In this report, the first MERT-LAMP assay targeting the toxR gene of V. parahaemolyticus and the rpoS gene of V. vulnificus has was successfully established. The new MERT-LAMP technique could simultaneously detect and distinguish toxR and rpoS genes in only one isothermal step, eliminating the use of temperature-regulating apparatus. Moreover, the MERT-LAMP did not require further processing, and the reaction tubes were not opened in the course of the experiment, which effectively alleviated any carryover contamination. The optimal MERT-LAMP amplification temperature was 60 °C to 64 °C, and 62 °C was selected as reaction temperature. The MERT-LAMP reactions were completed within 60 min. The detection speed of MERT-LAMP method was similar with traditional LAMP assays, while the MERT-LAMP methodology achieved multiplex detection in a single reaction; thus, V. parahaemolyticus and V. vulnificus strains in the same samples could be simultaneously detected and correctly identified (Figure 6 and Figure 8).
Sensitivity of the MERT-LAMP assay was examined using serial dilution of genomic DNA templates. First, we evaluated the MERT-LAMP technique in a single target format by using separate detection of toxR (V. parahaemolyticus-specific gene) and rpoS (V. vulnificus-specific gene) from an V. parahaemolyticus and V. vulnificus DNA templates in each reaction, and the LoD of MERT-LAMP methodology for independently amplifying toxR gene or rpoS gene was 250 fg or 125 fg of genomic DNA templates per reaction, respectively (Figure 5).

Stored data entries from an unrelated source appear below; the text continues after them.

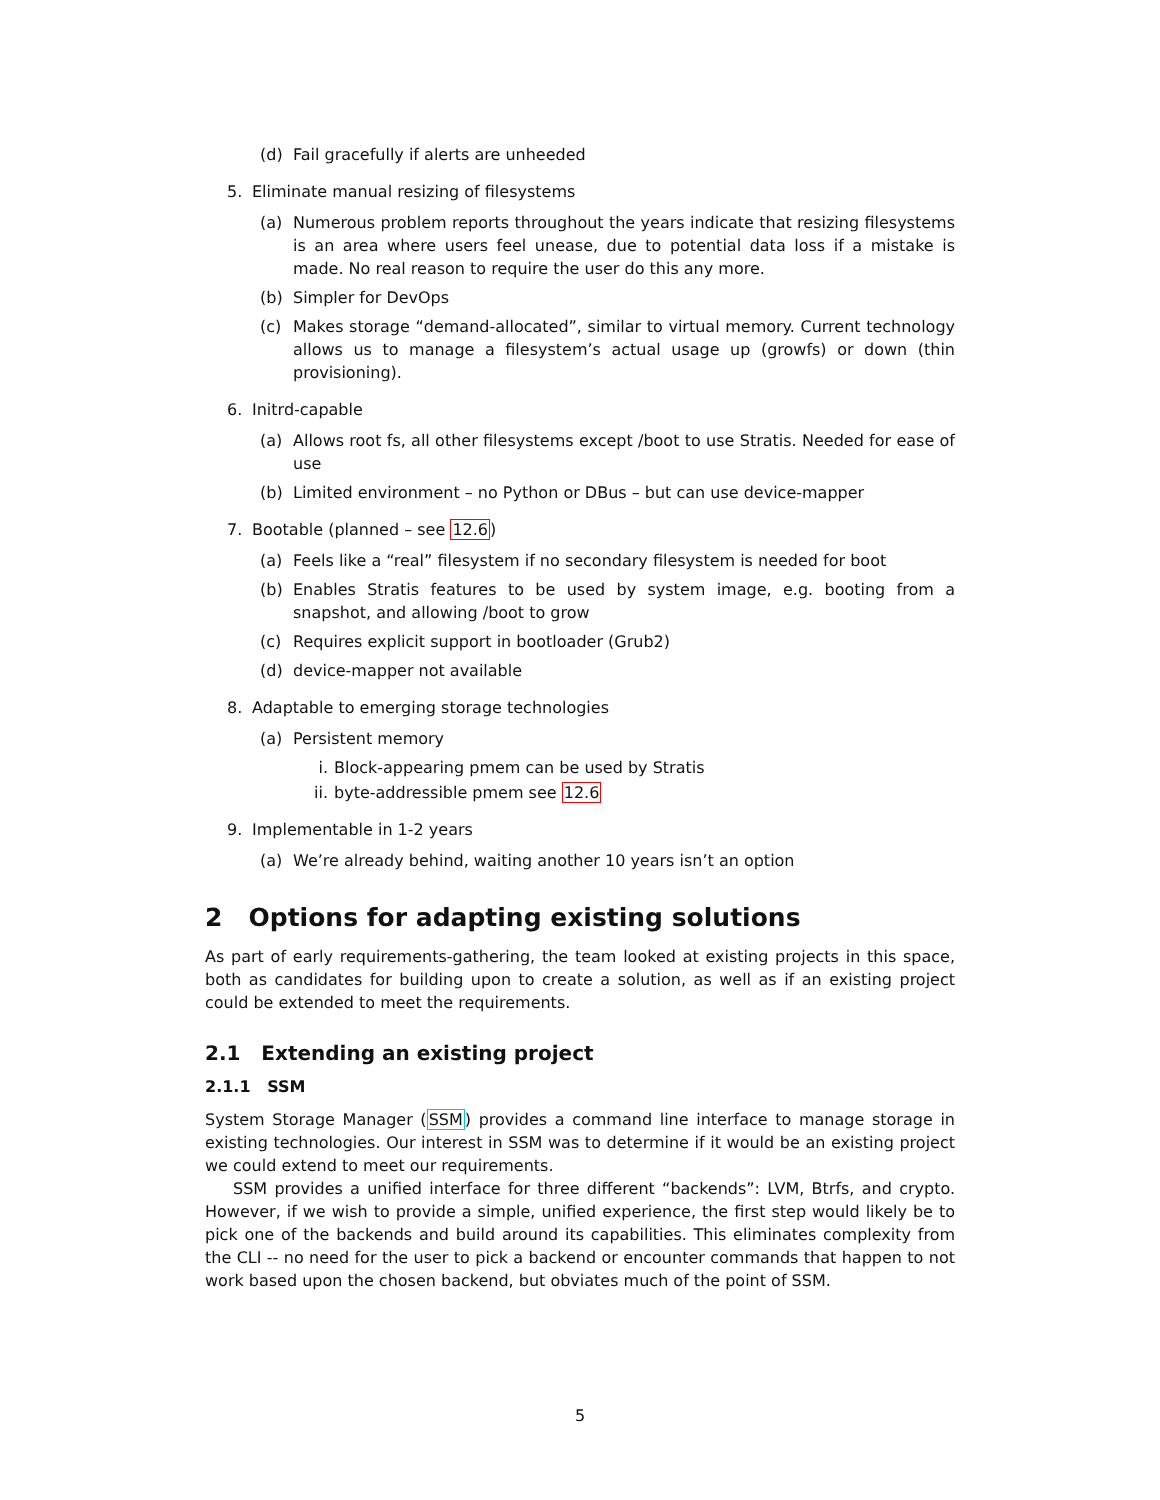(d) Fail gracefully if alerts are unheeded
5. Eliminate manual resizing of filesystems
(a) Numerous problem reports throughout the years indicate that resizing filesystems is an area where users feel unease, due to potential data loss if a mistake is made. No real reason to require the user do this any more.
(b) Simpler for DevOps
(c) Makes storage “demand-allocated”, similar to virtual memory. Current technology allows us to manage a filesystem’s actual usage up (growfs) or down (thin provisioning).
6. Initrd-capable
(a) Allows root fs, all other filesystems except /boot to use Stratis. Needed for ease of use
(b) Limited environment – no Python or DBus – but can use device-mapper
7. Bootable (planned – see 12.6)
(a) Feels like a “real” filesystem if no secondary filesystem is needed for boot
(b) Enables Stratis features to be used by system image, e.g. booting from a snapshot, and allowing /boot to grow
(c) Requires explicit support in bootloader (Grub2)
(d) device-mapper not available
8. Adaptable to emerging storage technologies
(a) Persistent memory
i. Block-appearing pmem can be used by Stratis
ii. byte-addressible pmem see 12.6
9. Implementable in 1-2 years
(a) We’re already behind, waiting another 10 years isn’t an option
2 Options for adapting existing solutions
As part of early requirements-gathering, the team looked at existing projects in this space, both as candidates for building upon to create a solution, as well as if an existing project could be extended to meet the requirements.
2.1 Extending an existing project
2.1.1 SSM
System Storage Manager (SSM) provides a command line interface to manage storage in existing technologies. Our interest in SSM was to determine if it would be an existing project we could extend to meet our requirements.
SSM provides a unified interface for three different “backends”: LVM, Btrfs, and crypto. However, if we wish to provide a simple, unified experience, the first step would likely be to pick one of the backends and build around its capabilities. This eliminates complexity from the CLI -- no need for the user to pick a backend or encounter commands that happen to not work based upon the chosen backend, but obviates much of the point of SSM.
5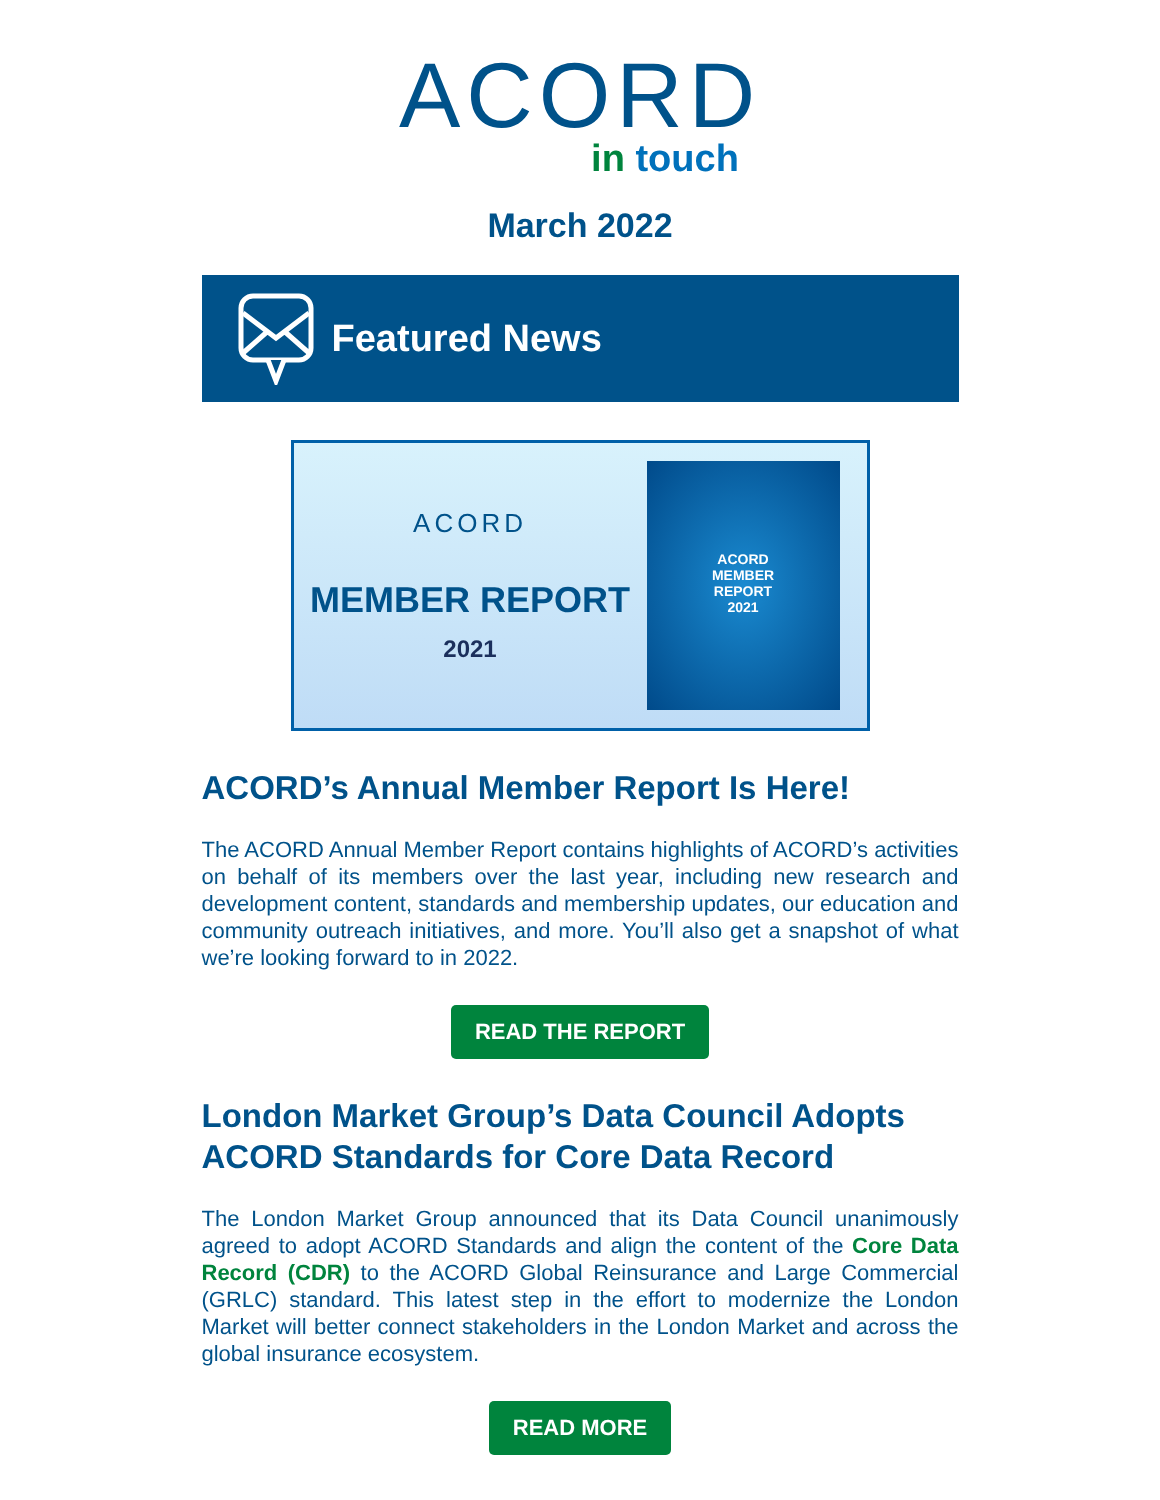ACORD
in touch
March 2022
Featured News
ACORD
MEMBER REPORT
2021
ACORD
MEMBER
REPORT
2021
ACORD’s Annual Member Report Is Here!
The ACORD Annual Member Report contains highlights of ACORD’s activities on behalf of its members over the last year, including new research and development content, standards and membership updates, our education and community outreach initiatives, and more. You’ll also get a snapshot of what we’re looking forward to in 2022.
READ THE REPORT
London Market Group’s Data Council Adopts ACORD Standards for Core Data Record
The London Market Group announced that its Data Council unanimously agreed to adopt ACORD Standards and align the content of the Core Data Record (CDR) to the ACORD Global Reinsurance and Large Commercial (GRLC) standard. This latest step in the effort to modernize the London Market will better connect stakeholders in the London Market and across the global insurance ecosystem.
READ MORE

The sensitivity of MERT-LAMP method for detecting a single target was consistent with conventional LAMP assay (Figure 2 and Figure 5, Table 1). Second, we extended the MERT-LAMP approach to simultaneously amplify toxR and rpoS genes in a single reaction, and the two target pathogens were successfully identified and detected. The LoD of MERT-LAMP approach for simultaneously detecting toxR and rpoS genes was 250 fg and 125 fg of genomic DNA templates per tube, respectively, and which is the same as that of singleplex MERT-LAMP detections (Figure 5 and Figure 6). The LoD of multiplex MERT-LAMP technology was identical with that the conventional LAMP technique described in this study or developed in other publications, and 10-fold and 100-fold more sensitive than conventional qPCR and PCR techniques (Figure 2 and Figure 6, Table 1) [19]. In addition, the multiplex MERT-LAMP assay was also successfully examined using artificially contaminated oyster samples, and the multiplex MERT-LAMP methodology performed better than PCR and qPCR techniques with respect to detection speed and LoD (Figure 8 and Table 2).
In addition to its sufficient sensitivity, the MERT-LAMP assay in identification of V. parahaemolyticus and V. vulnificus offered a high degree of specificity and the assay specificity was successfully ascertained. Each primer set contained six specific primers that recognized eight distinct regions on the toxR gene of V. parahaemolyticus and rpoS gene of V. vulnificus, which ensured high specificity of the DNA template detection [7,9,19]. In order to verify the specificity of multiplex MERT-LAMP for detection of V. parahaemolyticus and V. vulnificus, a variety of bacterial strains listed in Table 3 were determined in this study. The results obtained from our study showed that the MERT-LAMP technology indicated a high degree of specificity to V. parahaemolyticus and V. vulnificus by generating positive results to all examined isolates of the two bacteria while producing a negative result to non-V. parahaemolyticus and non-V. vulnificus bacteria strains. Moreover, the two target pathogens were correctly differentiated (Figure 7). These results suggested that the MERT-LAMP assay established here was specific to target sequence detection.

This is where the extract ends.